A New London Associates Prospective:
Information Technology Shared Services

Background
Companies have been doing some form of IT shared services since the advent of the mainframe computer, where you could purchase part of the mainframe processing, Central Processing Unit (CPU) cycles, etc to run parts of their business. During the 1990’s there was large scale proliferation of computer services, such as distributed style client server computing, web based systems, globalization of services, the Internet, and Internet Protocol (IP) networking, etc. These services resulted in increases of expenditures for information technology (IT), a spread of numerous technology vendors, platforms, operating systems, and application software, which all required integration and caused complexity in the IT environment.

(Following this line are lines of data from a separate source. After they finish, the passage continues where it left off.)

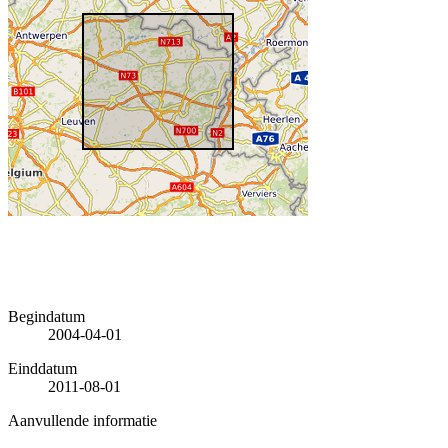
Begindatum
2004-04-01
Einddatum
2011-08-01
Aanvullende informatie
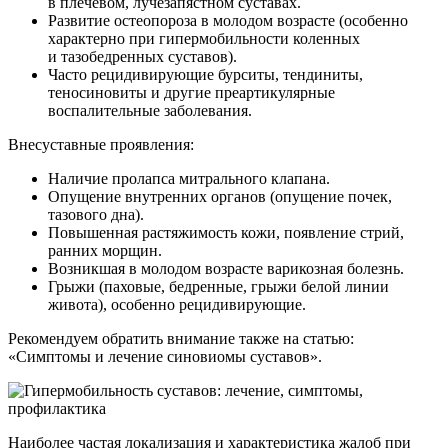
в плечевом, лучезапястном суставах.
Развитие остеопороза в молодом возрасте (особенно
характерно при гипермобильности коленных
и тазобедренных суставов).
Часто рецидивирующие бурситы, тендиниты,
теносиновиты и другие преартикулярные
воспалительные заболевания.
Внесуставные проявления:
Наличие пролапса митрального клапана.
Опущение внутренних органов (опущение почек,
тазового дна).
Повышенная растяжимость кожи, появление стрий,
ранних морщин.
Возникшая в молодом возрасте варикозная болезнь.
Грыжи (паховые, бедренные, грыжи белой линии
живота), особенно рецидивирующие.
Рекомендуем обратить внимание также на статью:
«Симптомы и лечение синовиомы суставов».
Наиболее частая локализация и характеристика жалоб при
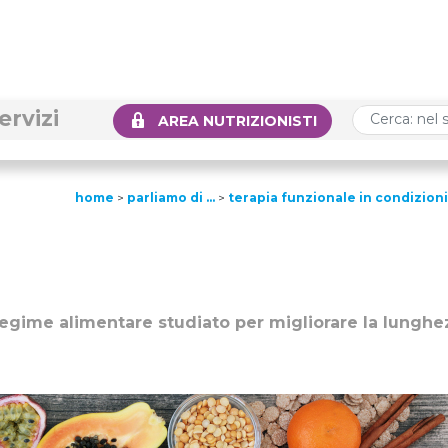
ervizi
AREA NUTRIZIONISTI
home
>
parliamo di …
>
terapia funzionale in condizion
 regime alimentare studiato per migliorare la lunghe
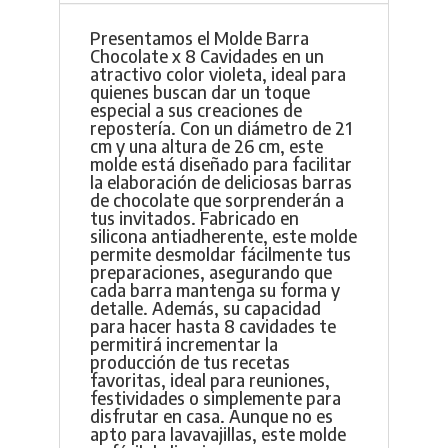
Presentamos el Molde Barra
Chocolate x 8 Cavidades en un
atractivo color violeta, ideal para
quienes buscan dar un toque
especial a sus creaciones de
repostería. Con un diámetro de 21
cm y una altura de 26 cm, este
molde está diseñado para facilitar
la elaboración de deliciosas barras
de chocolate que sorprenderán a
tus invitados. Fabricado en
silicona antiadherente, este molde
permite desmoldar fácilmente tus
preparaciones, asegurando que
cada barra mantenga su forma y
detalle. Además, su capacidad
para hacer hasta 8 cavidades te
permitirá incrementar la
producción de tus recetas
favoritas, ideal para reuniones,
festividades o simplemente para
disfrutar en casa. Aunque no es
apto para lavavajillas, este molde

Companies started to search for more efficient ways to run their IT environment, build more standardization, improve service delivery and create synergies across business units. These factors, started to increase the use of IT shared services for businesses as part of an IT organization. The primary driving factors being:

  1. Leverage scale across the IT organization
  2. Create standardized technologies and processes
  3. Develop competency centers for key technologies or services
  4. Drive down the costs of information technology

These factors also saw companies beginning to use outsourcing more as a key method of delivering lower cost services, where there has been large scale increases in contract awards over the last 10 years.

Companies who began to look at shared service models began to see large benefits. By reducing complexity, minimizing or eliminated redundant processes, maximizing asset and network services and identifying commodity based services companies can make their technical infrastructure 20 to 30 percent more efficient.

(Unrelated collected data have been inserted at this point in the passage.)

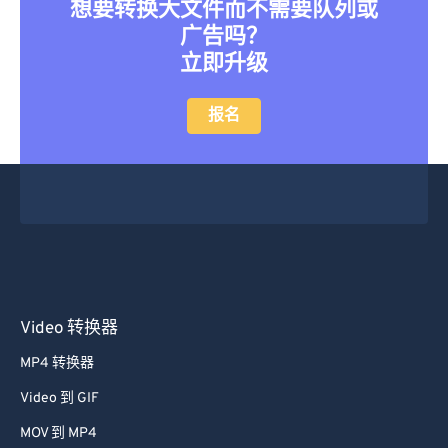
想要转换大文件而不需要队列或
广告吗？
立即升级
报名
Video 转换器
MP4 转换器
Video 到 GIF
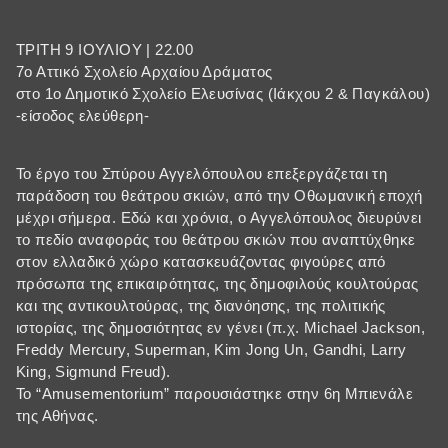
ΤΡΙΤΗ 9 ΙΟΥΛΙΟΥ | 22.00
7ο Αττικό Σχολείο Αρχαίου Δράματος
στο 1ο Δημοτικό Σχολείο Ελευσίνας (Ιάκχου 2 & Παγκάλου)
-είσοδος ελεύθερη-
Το έργο του Σπύρου Αγγελόπουλου επεξεργάζεται τη
παράδοση του θεάτρου σκιών, από την Οθωμανική εποχή
μέχρι σήμερα. Εδώ και χρόνια, ο Αγγελόπουλος διευρύνει
το πεδίο αναφοράς του θεάτρου σκιών που αναπτύχθηκε
στον ελλαδικό χώρο κατασκευάζοντας φιγούρες από
πρόσωπα της επικαιρότητας, της δημοφιλούς κουλτούρας
και της αντικουλτούρας, της διανόησης, της πολιτικής
ιστορίας, της δημοσιότητας εν γένει (π.χ. Michael Jackson,
Freddy Mercury, Superman, Kim Jong Un, Gandhi, Larry
King, Sigmund Freud).
Το “Amusementorium” παρουσιάστηκε στην 6η Μπιενάλε
της Αθήνας.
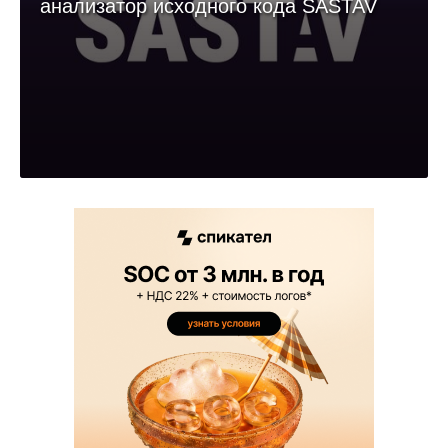
анализатор исходного кода SASTAV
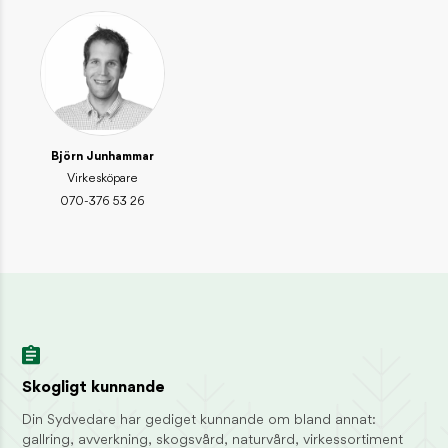
Skogsmyran – lever i solfångande stackar
INSPIRATION / DJUR OCH NATUR
Skogsharen – skogens sprinter
INSPIRATION / DJUR OCH NATUR
Björn Junhammar
KONTAKT
Virkesköpare
Reception
070-376 53 26
01046-380 00
information@sydved.se
Besöksadress
Barnarpsgatan 39F, 553 33 Jönköping
Fakturaadress
Sydved AB, Leverantörsfakturor, Box 626, 551 18 Jönköping
fakturor@sydved.se
E-faktura: GLN 7365561710816
Skogligt kunnande
Organisationsnummer
Din Sydvedare har gediget kunnande om bland annat:
Sydved AB, 556171-0814
gallring, avverkning, skogsvård, naturvård, virkessortiment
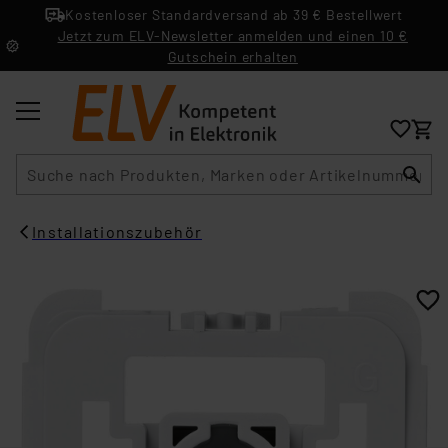
Kostenloser Standardversand ab 39 € Bestellwert
Jetzt zum ELV-Newsletter anmelden und einen 10 €
Gutschein erhalten
Suche
Installationszubehör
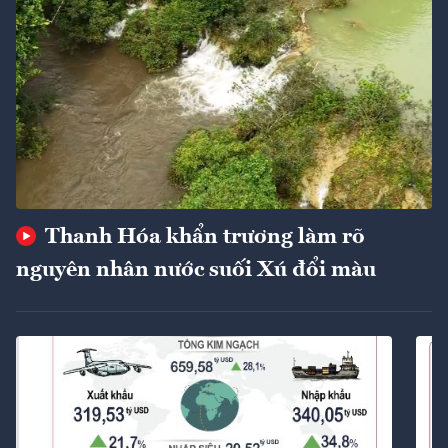
Thanh Hóa khẩn trương làm rõ
nguyên nhân nước suối Xú đổi màu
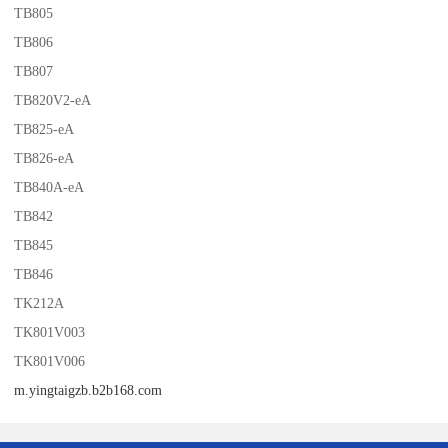
TB805
TB806
TB807
TB820V2-eA
TB825-eA
TB826-eA
TB840A-eA
TB842
TB845
TB846
TK212A
TK801V003
TK801V006
m.yingtaigzb.b2b168.com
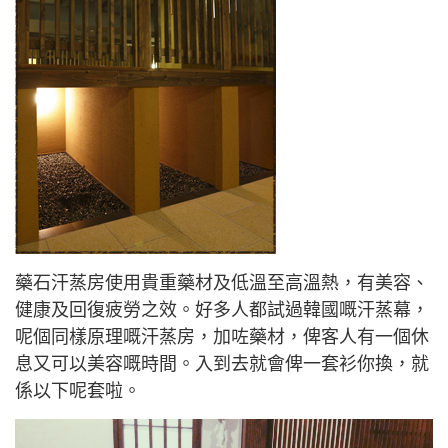
藥石汗蒸房使用貴重藥材及低溫至高溫熱，有美容、
健康及回復疲勞之效。好多人都試過韓國嘅汗蒸幕，
呢個同樣原理嘅汗蒸房，加咗藥材，俾客人有一個休
息又可以美容嘅時間。入到去就會俾一套衫你換，就
係以下呢套啦。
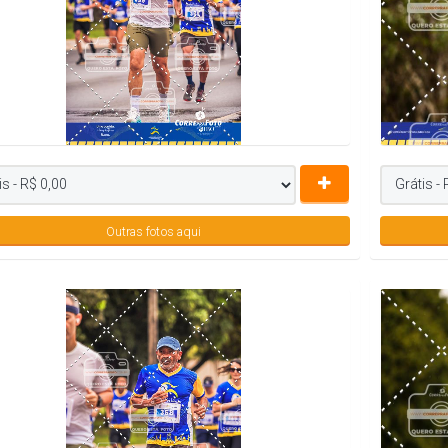
Outras fotos aqui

However there are trade-offs, Exhibit 1 shows the "sweet spot" for shared service functions is the highly sharable commodity technologies, such as data center facility management, wide area networks, desktop, storage, telecommunications, system monitoring, etc, or those services that span an entire company like perimeter security management. These services are being packaged more recently in a term called the "IT Factory", where common repeatable processes can be applied across all systems. As the technologies or applications become more aligned to business units or specific business services, then the IT shared service provider can reach a complexity ratio of manageability and may need to add dedicated support to effectively meet the client expectations, losing some of the benefits of shared services.

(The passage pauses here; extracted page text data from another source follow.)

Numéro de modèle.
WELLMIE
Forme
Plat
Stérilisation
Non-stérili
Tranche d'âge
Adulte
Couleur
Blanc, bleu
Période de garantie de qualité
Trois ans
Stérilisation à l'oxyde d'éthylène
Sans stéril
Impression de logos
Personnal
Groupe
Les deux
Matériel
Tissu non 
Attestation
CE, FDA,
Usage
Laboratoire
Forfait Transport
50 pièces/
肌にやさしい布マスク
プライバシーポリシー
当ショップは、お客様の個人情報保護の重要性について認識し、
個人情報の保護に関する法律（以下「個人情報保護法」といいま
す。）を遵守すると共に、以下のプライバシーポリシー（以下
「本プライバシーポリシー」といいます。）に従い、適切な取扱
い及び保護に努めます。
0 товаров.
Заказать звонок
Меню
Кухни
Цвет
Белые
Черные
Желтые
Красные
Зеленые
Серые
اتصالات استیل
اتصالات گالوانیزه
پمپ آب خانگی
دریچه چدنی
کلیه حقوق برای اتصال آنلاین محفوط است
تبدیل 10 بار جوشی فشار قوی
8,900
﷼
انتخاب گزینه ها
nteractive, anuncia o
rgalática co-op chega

Information Technology Centers of Excellence

Companies began to form shared service functions by aggregating common services or technologies together in centers of excellence (COEs). COEs tend to more vertically specific to the technology or service being managed than the IT Factory highlighted in "Exhibit 1" with the most common services companies have introduced have been wide area network services, help desk, desktop support, call center management, security management and Internet services etc. These COEs could range from a small single business group, to larger cross business functions, to large global enterprise environment. Some firms also began to commercialize their shared service function, such as EDS, IBM and recently AIG, which now offer shared services (packaged as outsourced operations) to other companies.

Shared Services Evolution

Shared service functions will continue to evolve in line with IT industry trends, new demands from the business and the increasing focus to drive IT efficiency (best in class IT organizations produce 5% net efficiency each year) on an annual basis.

Exhibit 2 shows the phases of Shared Services. As technology organizations evolve their Shared Service capability, the largest savings (estimated up to 40%) can be realized through Technology Standardization. As companies move each phase, the groundwork is laid to enable business driven computing services based upon a more consumption based operating model. This enables an increased variable cost structure for IT with the business only being charged for their business volume, system capacity, service level needed and the product being used. At this point IT organizations will begin the professionalize their operation in a way that can run "IT as a Business" with the necessary tools, processes, relationship management and financial controls.



The next step is that firms are professionalizing their IT shared service operation in how that service is positioned and perceived by the business it is supporting. Firms are achieving this professional image as Internal Service Providers, which can provide a combination of in-house and outsource technology services, but maintaining the single contact point to the business.

As technology services become more complex, with multi-product, multi-vendor environments, increase use of outsource, offshore, and "on-demand" style computing, and finally consolidation in the industry, it will be imperative for IT organizations to create and manage the "one stop shop" for IT services for it's organization. New London Associates will be positioned in the market as the premier consulting and advisory firm helping firms maximize their investments in IT shared services.